#### Stated task:
Convert every line of the records below into a JSON list of strings, one string per line, leaving out any blank lines.

═════ Data excerpts ═════

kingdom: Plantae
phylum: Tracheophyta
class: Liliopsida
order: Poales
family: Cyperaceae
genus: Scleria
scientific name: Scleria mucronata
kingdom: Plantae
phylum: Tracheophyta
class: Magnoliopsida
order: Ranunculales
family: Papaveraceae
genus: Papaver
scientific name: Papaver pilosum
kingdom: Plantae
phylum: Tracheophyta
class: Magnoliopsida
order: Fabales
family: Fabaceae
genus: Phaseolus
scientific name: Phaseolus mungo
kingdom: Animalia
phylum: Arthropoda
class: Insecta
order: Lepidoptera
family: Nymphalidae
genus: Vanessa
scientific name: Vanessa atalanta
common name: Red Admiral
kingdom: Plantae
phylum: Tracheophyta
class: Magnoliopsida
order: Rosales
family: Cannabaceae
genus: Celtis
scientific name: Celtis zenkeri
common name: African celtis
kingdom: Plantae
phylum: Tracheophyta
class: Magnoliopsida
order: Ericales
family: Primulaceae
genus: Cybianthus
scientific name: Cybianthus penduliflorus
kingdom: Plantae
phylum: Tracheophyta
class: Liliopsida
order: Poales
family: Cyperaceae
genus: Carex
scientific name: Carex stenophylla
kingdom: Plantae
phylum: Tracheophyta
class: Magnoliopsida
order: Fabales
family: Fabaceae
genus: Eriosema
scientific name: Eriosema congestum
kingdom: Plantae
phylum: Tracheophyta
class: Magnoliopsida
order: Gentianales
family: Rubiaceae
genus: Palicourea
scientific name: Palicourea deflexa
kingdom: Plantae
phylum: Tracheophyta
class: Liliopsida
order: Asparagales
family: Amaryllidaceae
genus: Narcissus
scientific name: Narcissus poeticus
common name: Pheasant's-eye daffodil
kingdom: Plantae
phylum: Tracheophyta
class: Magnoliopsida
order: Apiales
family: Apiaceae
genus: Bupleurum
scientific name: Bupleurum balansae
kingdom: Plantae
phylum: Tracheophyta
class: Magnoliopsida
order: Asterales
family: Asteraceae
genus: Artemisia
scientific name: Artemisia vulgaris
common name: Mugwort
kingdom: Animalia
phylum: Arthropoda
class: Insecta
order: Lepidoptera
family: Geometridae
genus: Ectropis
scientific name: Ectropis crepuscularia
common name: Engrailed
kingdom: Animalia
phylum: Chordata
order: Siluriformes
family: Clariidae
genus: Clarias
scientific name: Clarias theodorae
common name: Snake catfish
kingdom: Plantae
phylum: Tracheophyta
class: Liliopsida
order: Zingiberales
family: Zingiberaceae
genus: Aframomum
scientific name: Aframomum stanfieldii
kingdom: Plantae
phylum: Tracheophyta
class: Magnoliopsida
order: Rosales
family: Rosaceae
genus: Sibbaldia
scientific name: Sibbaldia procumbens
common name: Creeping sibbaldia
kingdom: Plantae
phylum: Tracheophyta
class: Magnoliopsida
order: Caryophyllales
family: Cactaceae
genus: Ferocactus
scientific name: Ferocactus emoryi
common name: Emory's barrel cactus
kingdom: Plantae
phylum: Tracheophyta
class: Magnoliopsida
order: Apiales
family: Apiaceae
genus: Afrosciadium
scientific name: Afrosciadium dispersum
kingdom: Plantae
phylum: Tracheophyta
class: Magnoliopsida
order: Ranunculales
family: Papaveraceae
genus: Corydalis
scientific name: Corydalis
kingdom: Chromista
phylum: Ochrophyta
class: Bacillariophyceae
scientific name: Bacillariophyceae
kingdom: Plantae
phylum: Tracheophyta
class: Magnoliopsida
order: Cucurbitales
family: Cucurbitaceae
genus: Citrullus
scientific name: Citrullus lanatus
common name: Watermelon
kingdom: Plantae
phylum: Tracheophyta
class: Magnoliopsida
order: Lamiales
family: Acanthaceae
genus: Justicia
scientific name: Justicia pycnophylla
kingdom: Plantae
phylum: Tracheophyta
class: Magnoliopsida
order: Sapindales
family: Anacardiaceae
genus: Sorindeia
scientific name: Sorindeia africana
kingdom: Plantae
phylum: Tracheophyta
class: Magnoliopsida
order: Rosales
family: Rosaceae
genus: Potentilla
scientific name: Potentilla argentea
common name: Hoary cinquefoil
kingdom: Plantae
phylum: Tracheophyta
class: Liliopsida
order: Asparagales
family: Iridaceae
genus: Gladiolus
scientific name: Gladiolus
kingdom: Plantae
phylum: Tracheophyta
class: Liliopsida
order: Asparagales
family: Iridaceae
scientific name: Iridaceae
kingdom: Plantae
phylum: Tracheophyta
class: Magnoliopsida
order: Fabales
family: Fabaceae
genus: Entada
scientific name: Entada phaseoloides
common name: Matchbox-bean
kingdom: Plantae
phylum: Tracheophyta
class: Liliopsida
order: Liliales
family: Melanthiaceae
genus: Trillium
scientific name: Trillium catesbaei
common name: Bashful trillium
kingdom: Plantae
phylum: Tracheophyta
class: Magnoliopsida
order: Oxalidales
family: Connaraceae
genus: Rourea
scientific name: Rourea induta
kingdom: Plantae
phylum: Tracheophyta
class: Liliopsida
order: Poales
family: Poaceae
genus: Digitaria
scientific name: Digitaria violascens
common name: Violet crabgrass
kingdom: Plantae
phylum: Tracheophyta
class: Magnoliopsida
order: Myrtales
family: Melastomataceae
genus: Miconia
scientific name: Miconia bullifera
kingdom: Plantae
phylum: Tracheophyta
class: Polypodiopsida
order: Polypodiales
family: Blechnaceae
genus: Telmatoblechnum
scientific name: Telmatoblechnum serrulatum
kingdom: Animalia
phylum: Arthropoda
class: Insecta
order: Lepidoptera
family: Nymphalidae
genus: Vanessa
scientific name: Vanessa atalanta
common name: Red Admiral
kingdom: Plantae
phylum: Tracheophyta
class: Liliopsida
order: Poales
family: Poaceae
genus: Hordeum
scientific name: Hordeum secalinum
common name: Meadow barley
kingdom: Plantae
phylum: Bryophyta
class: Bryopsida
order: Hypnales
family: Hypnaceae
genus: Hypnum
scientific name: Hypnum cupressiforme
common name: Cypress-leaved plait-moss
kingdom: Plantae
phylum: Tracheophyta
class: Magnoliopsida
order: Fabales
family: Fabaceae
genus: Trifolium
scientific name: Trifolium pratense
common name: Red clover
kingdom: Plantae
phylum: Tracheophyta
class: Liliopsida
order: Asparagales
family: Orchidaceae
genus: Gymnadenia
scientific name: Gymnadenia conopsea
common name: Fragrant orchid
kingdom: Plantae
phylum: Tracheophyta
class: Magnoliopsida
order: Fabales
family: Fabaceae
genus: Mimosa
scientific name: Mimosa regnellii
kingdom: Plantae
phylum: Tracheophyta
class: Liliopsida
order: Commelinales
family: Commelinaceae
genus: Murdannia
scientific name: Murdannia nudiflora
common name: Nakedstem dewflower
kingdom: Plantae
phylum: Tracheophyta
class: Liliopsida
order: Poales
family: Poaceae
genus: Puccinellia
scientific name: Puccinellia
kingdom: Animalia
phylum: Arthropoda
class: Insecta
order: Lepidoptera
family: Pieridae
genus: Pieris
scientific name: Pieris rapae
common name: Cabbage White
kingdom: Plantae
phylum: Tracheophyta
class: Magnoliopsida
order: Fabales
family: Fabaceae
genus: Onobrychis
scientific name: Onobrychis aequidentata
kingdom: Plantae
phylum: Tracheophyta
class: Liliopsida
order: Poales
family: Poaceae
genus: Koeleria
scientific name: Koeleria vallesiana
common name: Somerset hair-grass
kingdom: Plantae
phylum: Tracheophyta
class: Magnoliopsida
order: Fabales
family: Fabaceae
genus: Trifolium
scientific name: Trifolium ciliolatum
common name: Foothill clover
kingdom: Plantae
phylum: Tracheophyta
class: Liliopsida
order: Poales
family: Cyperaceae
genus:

═════

#### Response to this exercise:
[
  "kingdom: Plantae",
  "phylum: Tracheophyta",
  "class: Liliopsida",
  "order: Poales",
  "family: Cyperaceae",
  "genus: Scleria",
  "scientific name: Scleria mucronata",
  "kingdom: Plantae",
  "phylum: Tracheophyta",
  "class: Magnoliopsida",
  "order: Ranunculales",
  "family: Papaveraceae",
  "genus: Papaver",
  "scientific name: Papaver pilosum",
  "kingdom: Plantae",
  "phylum: Tracheophyta",
  "class: Magnoliopsida",
  "order: Fabales",
  "family: Fabaceae",
  "genus: Phaseolus",
  "scientific name: Phaseolus mungo",
  "kingdom: Animalia",
  "phylum: Arthropoda",
  "class: Insecta",
  "order: Lepidoptera",
  "family: Nymphalidae",
  "genus: Vanessa",
  "scientific name: Vanessa atalanta",
  "common name: Red Admiral",
  "kingdom: Plantae",
  "phylum: Tracheophyta",
  "class: Magnoliopsida",
  "order: Rosales",
  "family: Cannabaceae",
  "genus: Celtis",
  "scientific name: Celtis zenkeri",
  "common name: African celtis",
  "kingdom: Plantae",
  "phylum: Tracheophyta",
  "class: Magnoliopsida",
  "order: Ericales",
  "family: Primulaceae",
  "genus: Cybianthus",
  "scientific name: Cybianthus penduliflorus",
  "kingdom: Plantae",
  "phylum: Tracheophyta",
  "class: Liliopsida",
  "order: Poales",
  "family: Cyperaceae",
  "genus: Carex",
  "scientific name: Carex stenophylla",
  "kingdom: Plantae",
  "phylum: Tracheophyta",
  "class: Magnoliopsida",
  "order: Fabales",
  "family: Fabaceae",
  "genus: Eriosema",
  "scientific name: Eriosema congestum",
  "kingdom: Plantae",
  "phylum: Tracheophyta",
  "class: Magnoliopsida",
  "order: Gentianales",
  "family: Rubiaceae",
  "genus: Palicourea",
  "scientific name: Palicourea deflexa",
  "kingdom: Plantae",
  "phylum: Tracheophyta",
  "class: Liliopsida",
  "order: Asparagales",
  "family: Amaryllidaceae",
  "genus: Narcissus",
  "scientific name: Narcissus poeticus",
  "common name: Pheasant's-eye daffodil",
  "kingdom: Plantae",
  "phylum: Tracheophyta",
  "class: Magnoliopsida",
  "order: Apiales",
  "family: Apiaceae",
  "genus: Bupleurum",
  "scientific name: Bupleurum balansae",
  "kingdom: Plantae",
  "phylum: Tracheophyta",
  "class: Magnoliopsida",
  "order: Asterales",
  "family: Asteraceae",
  "genus: Artemisia",
  "scientific name: Artemisia vulgaris",
  "common name: Mugwort",
  "kingdom: Animalia",
  "phylum: Arthropoda",
  "class: Insecta",
  "order: Lepidoptera",
  "family: Geometridae",
  "genus: Ectropis",
  "scientific name: Ectropis crepuscularia",
  "common name: Engrailed",
  "kingdom: Animalia",
  "phylum: Chordata",
  "order: Siluriformes",
  "family: Clariidae",
  "genus: Clarias",
  "scientific name: Clarias theodorae",
  "common name: Snake catfish",
  "kingdom: Plantae",
  "phylum: Tracheophyta",
  "class: Liliopsida",
  "order: Zingiberales",
  "family: Zingiberaceae",
  "genus: Aframomum",
  "scientific name: Aframomum stanfieldii",
  "kingdom: Plantae",
  "phylum: Tracheophyta",
  "class: Magnoliopsida",
  "order: Rosales",
  "family: Rosaceae",
  "genus: Sibbaldia",
  "scientific name: Sibbaldia procumbens",
  "common name: Creeping sibbaldia",
  "kingdom: Plantae",
  "phylum: Tracheophyta",
  "class: Magnoliopsida",
  "order: Caryophyllales",
  "family: Cactaceae",
  "genus: Ferocactus",
  "scientific name: Ferocactus emoryi",
  "common name: Emory's barrel cactus",
  "kingdom: Plantae",
  "phylum: Tracheophyta",
  "class: Magnoliopsida",
  "order: Apiales",
  "family: Apiaceae",
  "genus: Afrosciadium",
  "scientific name: Afrosciadium dispersum",
  "kingdom: Plantae",
  "phylum: Tracheophyta",
  "class: Magnoliopsida",
  "order: Ranunculales",
  "family: Papaveraceae",
  "genus: Corydalis",
  "scientific name: Corydalis",
  "kingdom: Chromista",
  "phylum: Ochrophyta",
  "class: Bacillariophyceae",
  "scientific name: Bacillariophyceae",
  "kingdom: Plantae",
  "phylum: Tracheophyta",
  "class: Magnoliopsida",
  "order: Cucurbitales",
  "family: Cucurbitaceae",
  "genus: Citrullus",
  "scientific name: Citrullus lanatus",
  "common name: Watermelon",
  "kingdom: Plantae",
  "phylum: Tracheophyta",
  "class: Magnoliopsida",
  "order: Lamiales",
  "family: Acanthaceae",
  "genus: Justicia",
  "scientific name: Justicia pycnophylla",
  "kingdom: Plantae",
  "phylum: Tracheophyta",
  "class: Magnoliopsida",
  "order: Sapindales",
  "family: Anacardiaceae",
  "genus: Sorindeia",
  "scientific name: Sorindeia africana",
  "kingdom: Plantae",
  "phylum: Tracheophyta",
  "class: Magnoliopsida",
  "order: Rosales",
  "family: Rosaceae",
  "genus: Potentilla",
  "scientific name: Potentilla argentea",
  "common name: Hoary cinquefoil",
  "kingdom: Plantae",
  "phylum: Tracheophyta",
  "class: Liliopsida",
  "order: Asparagales",
  "family: Iridaceae",
  "genus: Gladiolus",
  "scientific name: Gladiolus",
  "kingdom: Plantae",
  "phylum: Tracheophyta",
  "class: Liliopsida",
  "order: Asparagales",
  "family: Iridaceae",
  "scientific name: Iridaceae",
  "kingdom: Plantae",
  "phylum: Tracheophyta",
  "class: Magnoliopsida",
  "order: Fabales",
  "family: Fabaceae",
  "genus: Entada",
  "scientific name: Entada phaseoloides",
  "common name: Matchbox-bean",
  "kingdom: Plantae",
  "phylum: Tracheophyta",
  "class: Liliopsida",
  "order: Liliales",
  "family: Melanthiaceae",
  "genus: Trillium",
  "scientific name: Trillium catesbaei",
  "common name: Bashful trillium",
  "kingdom: Plantae",
  "phylum: Tracheophyta",
  "class: Magnoliopsida",
  "order: Oxalidales",
  "family: Connaraceae",
  "genus: Rourea",
  "scientific name: Rourea induta",
  "kingdom: Plantae",
  "phylum: Tracheophyta",
  "class: Liliopsida",
  "order: Poales",
  "family: Poaceae",
  "genus: Digitaria",
  "scientific name: Digitaria violascens",
  "common name: Violet crabgrass",
  "kingdom: Plantae",
  "phylum: Tracheophyta",
  "class: Magnoliopsida",
  "order: Myrtales",
  "family: Melastomataceae",
  "genus: Miconia",
  "scientific name: Miconia bullifera",
  "kingdom: Plantae",
  "phylum: Tracheophyta",
  "class: Polypodiopsida",
  "order: Polypodiales",
  "family: Blechnaceae",
  "genus: Telmatoblechnum",
  "scientific name: Telmatoblechnum serrulatum",
  "kingdom: Animalia",
  "phylum: Arthropoda",
  "class: Insecta",
  "order: Lepidoptera",
  "family: Nymphalidae",
  "genus: Vanessa",
  "scientific name: Vanessa atalanta",
  "common name: Red Admiral",
  "kingdom: Plantae",
  "phylum: Tracheophyta",
  "class: Liliopsida",
  "order: Poales",
  "family: Poaceae",
  "genus: Hordeum",
  "scientific name: Hordeum secalinum",
  "common name: Meadow barley",
  "kingdom: Plantae",
  "phylum: Bryophyta",
  "class: Bryopsida",
  "order: Hypnales",
  "family: Hypnaceae",
  "genus: Hypnum",
  "scientific name: Hypnum cupressiforme",
  "common name: Cypress-leaved plait-moss",
  "kingdom: Plantae",
  "phylum: Tracheophyta",
  "class: Magnoliopsida",
  "order: Fabales",
  "family: Fabaceae",
  "genus: Trifolium",
  "scientific name: Trifolium pratense",
  "common name: Red clover",
  "kingdom: Plantae",
  "phylum: Tracheophyta",
  "class: Liliopsida",
  "order: Asparagales",
  "family: Orchidaceae",
  "genus: Gymnadenia",
  "scientific name: Gymnadenia conopsea",
  "common name: Fragrant orchid",
  "kingdom: Plantae",
  "phylum: Tracheophyta",
  "class: Magnoliopsida",
  "order: Fabales",
  "family: Fabaceae",
  "genus: Mimosa",
  "scientific name: Mimosa regnellii",
  "kingdom: Plantae",
  "phylum: Tracheophyta",
  "class: Liliopsida",
  "order: Commelinales",
  "family: Commelinaceae",
  "genus: Murdannia",
  "scientific name: Murdannia nudiflora",
  "common name: Nakedstem dewflower",
  "kingdom: Plantae",
  "phylum: Tracheophyta",
  "class: Liliopsida",
  "order: Poales",
  "family: Poaceae",
  "genus: Puccinellia",
  "scientific name: Puccinellia",
  "kingdom: Animalia",
  "phylum: Arthropoda",
  "class: Insecta",
  "order: Lepidoptera",
  "family: Pieridae",
  "genus: Pieris",
  "scientific name: Pieris rapae",
  "common name: Cabbage White",
  "kingdom: Plantae",
  "phylum: Tracheophyta",
  "class: Magnoliopsida",
  "order: Fabales",
  "family: Fabaceae",
  "genus: Onobrychis",
  "scientific name: Onobrychis aequidentata",
  "kingdom: Plantae",
  "phylum: Tracheophyta",
  "class: Liliopsida",
  "order: Poales",
  "family: Poaceae",
  "genus: Koeleria",
  "scientific name: Koeleria vallesiana",
  "common name: Somerset hair-grass",
  "kingdom: Plantae",
  "phylum: Tracheophyta",
  "class: Magnoliopsida",
  "order: Fabales",
  "family: Fabaceae",
  "genus: Trifolium",
  "scientific name: Trifolium ciliolatum",
  "common name: Foothill clover",
  "kingdom: Plantae",
  "phylum: Tracheophyta",
  "class: Liliopsida",
  "order: Poales",
  "family: Cyperaceae",
  "genus:"
]